The energy spectra observed in a CsI crystal in the 20 keV–2 MeV range, due to the decay of radioactive isotopes produced in the crystal by bombardment with 155 MeV protons, are presented as a function of time after irradiation.
It is shown that the large number of decay products produced by spallation can account for these spectra and that these spectra are in quantitative agreement with the predictions of a semi-empirical formula due to Rudstam, which gives the numbers of different isotopes produced. This formula is used to predict the spallation that would occur in such a crystal on board a satellite due to cosmic rays and passages through the South Atlantic Anomaly. Inspection shows that the spallation produced in the latter case is well approximated by that at 155 MeV. Hence the experimental results are used to explain previously observed background rates and to predict the background rates that would occur in the U.K.5 X-ray telescope of Imperial College.

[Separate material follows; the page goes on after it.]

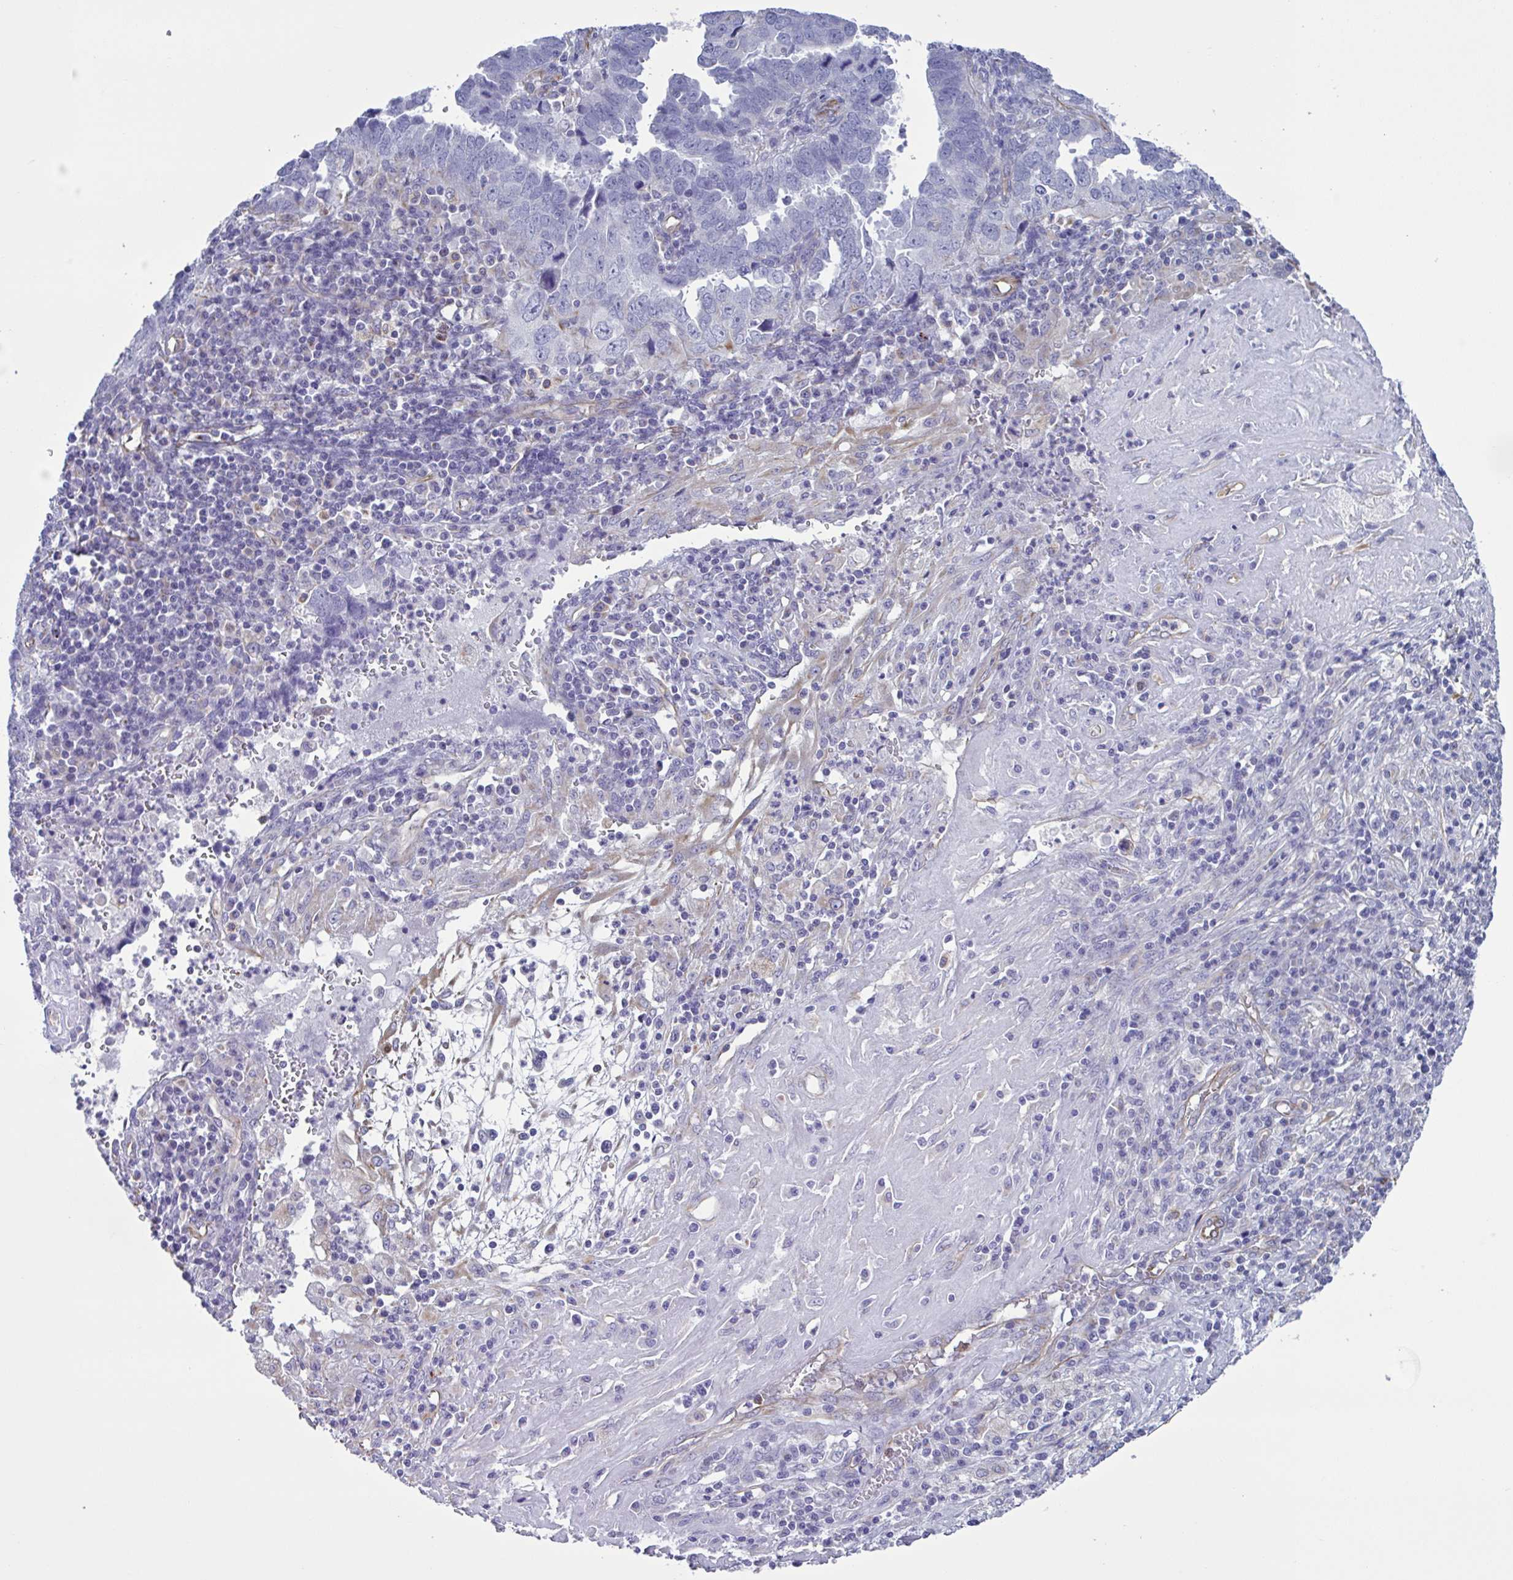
{"staining": {"intensity": "negative", "quantity": "none", "location": "none"}, "tissue": "endometrial cancer", "cell_type": "Tumor cells", "image_type": "cancer", "snomed": [{"axis": "morphology", "description": "Adenocarcinoma, NOS"}, {"axis": "topography", "description": "Uterus"}], "caption": "Human endometrial cancer stained for a protein using IHC demonstrates no staining in tumor cells.", "gene": "TMEM86B", "patient": {"sex": "female", "age": 62}}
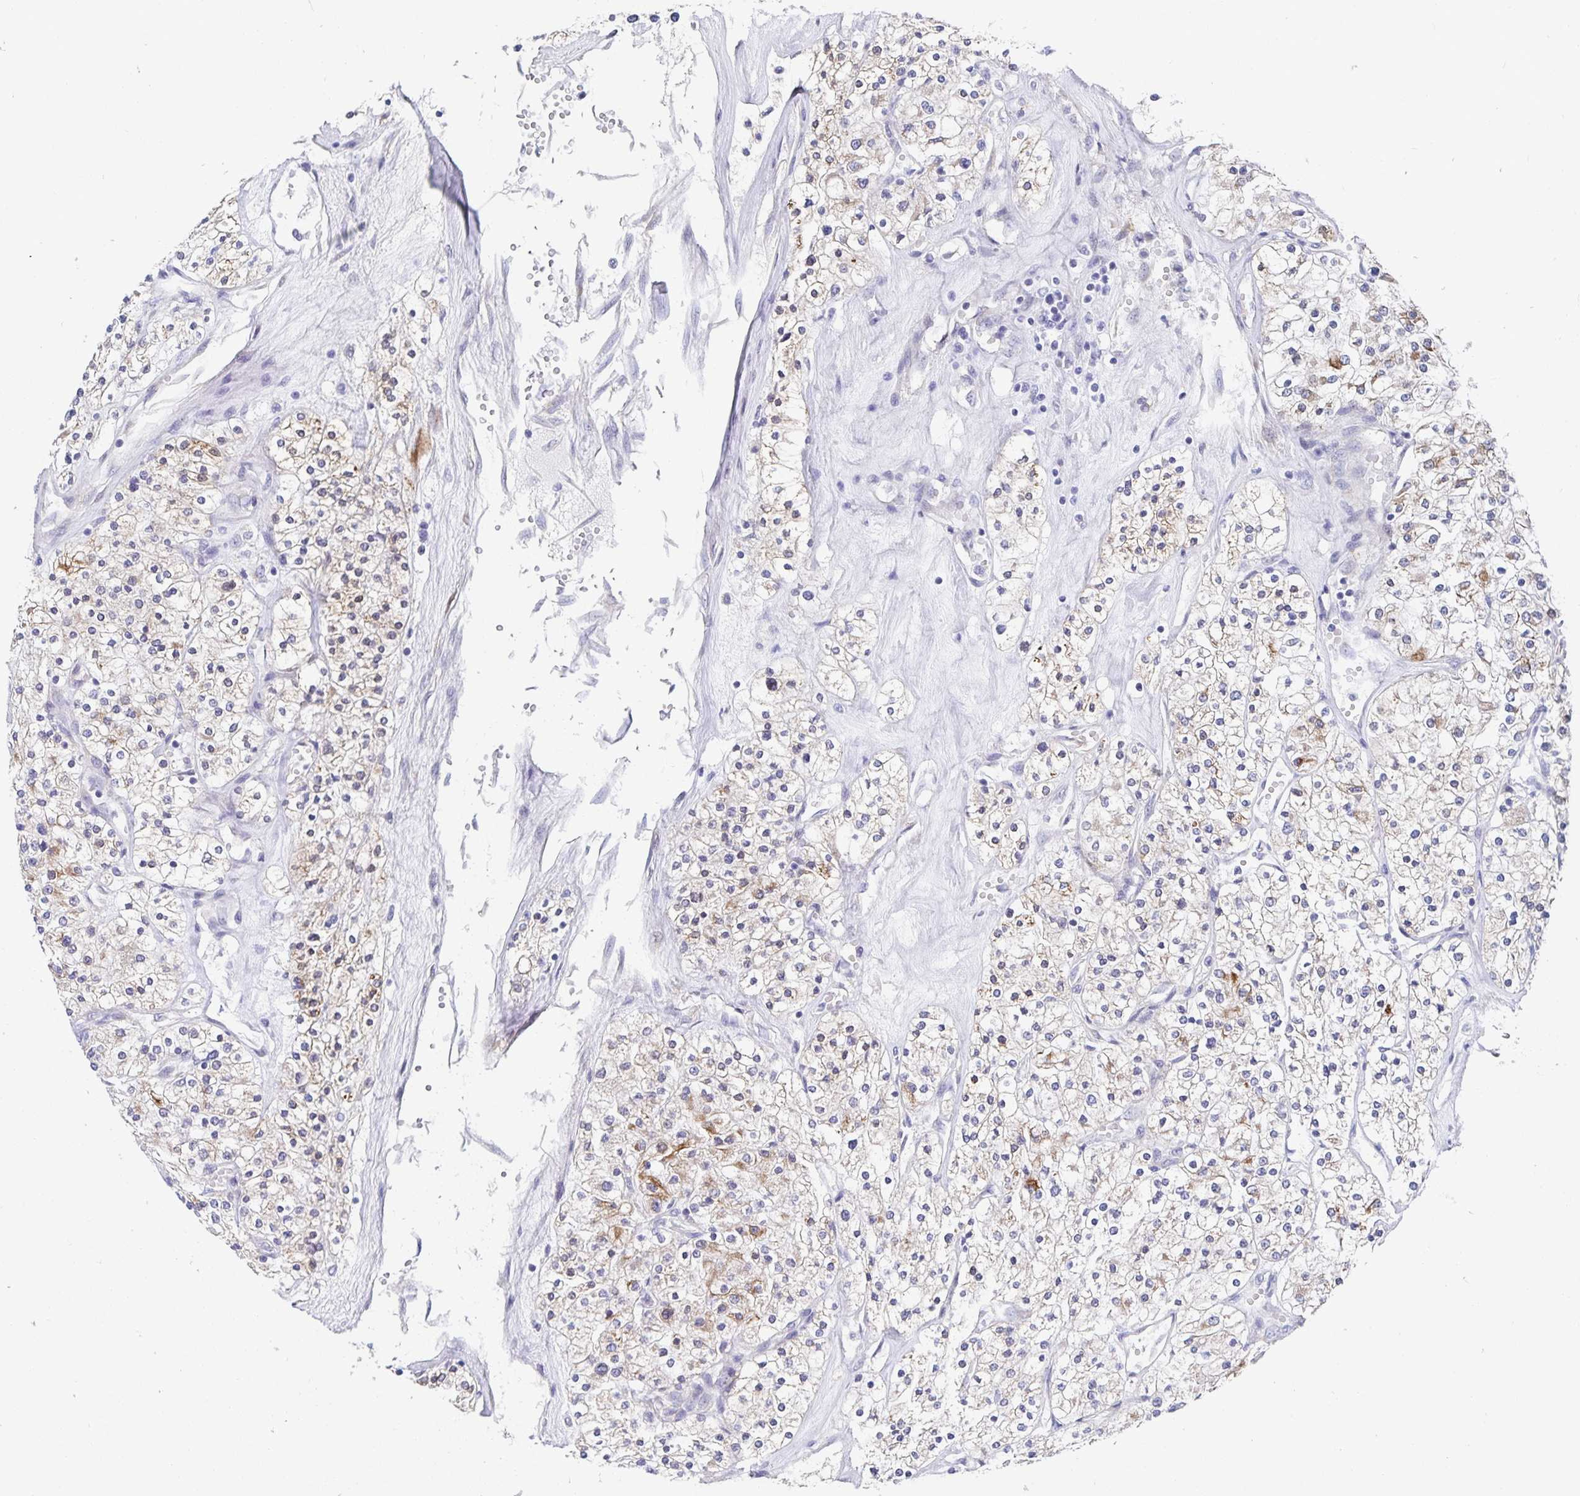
{"staining": {"intensity": "moderate", "quantity": "<25%", "location": "cytoplasmic/membranous"}, "tissue": "renal cancer", "cell_type": "Tumor cells", "image_type": "cancer", "snomed": [{"axis": "morphology", "description": "Adenocarcinoma, NOS"}, {"axis": "topography", "description": "Kidney"}], "caption": "This is a histology image of IHC staining of renal cancer, which shows moderate expression in the cytoplasmic/membranous of tumor cells.", "gene": "ZIK1", "patient": {"sex": "male", "age": 80}}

Using the Rudstam formula an estimate of cosmic ray induced background is also made.
The relative importance of activity resulting from neutron interactions (atmospheric albedo and spacecraft secondaries) is considered.
It is suggested that the Rudstam formula provides a general method of predicting induced radioactivity in satellite materials and that observed breaks in the diffuse cosmic X-ray spectrum could be due to inadequate allowance for this source of background.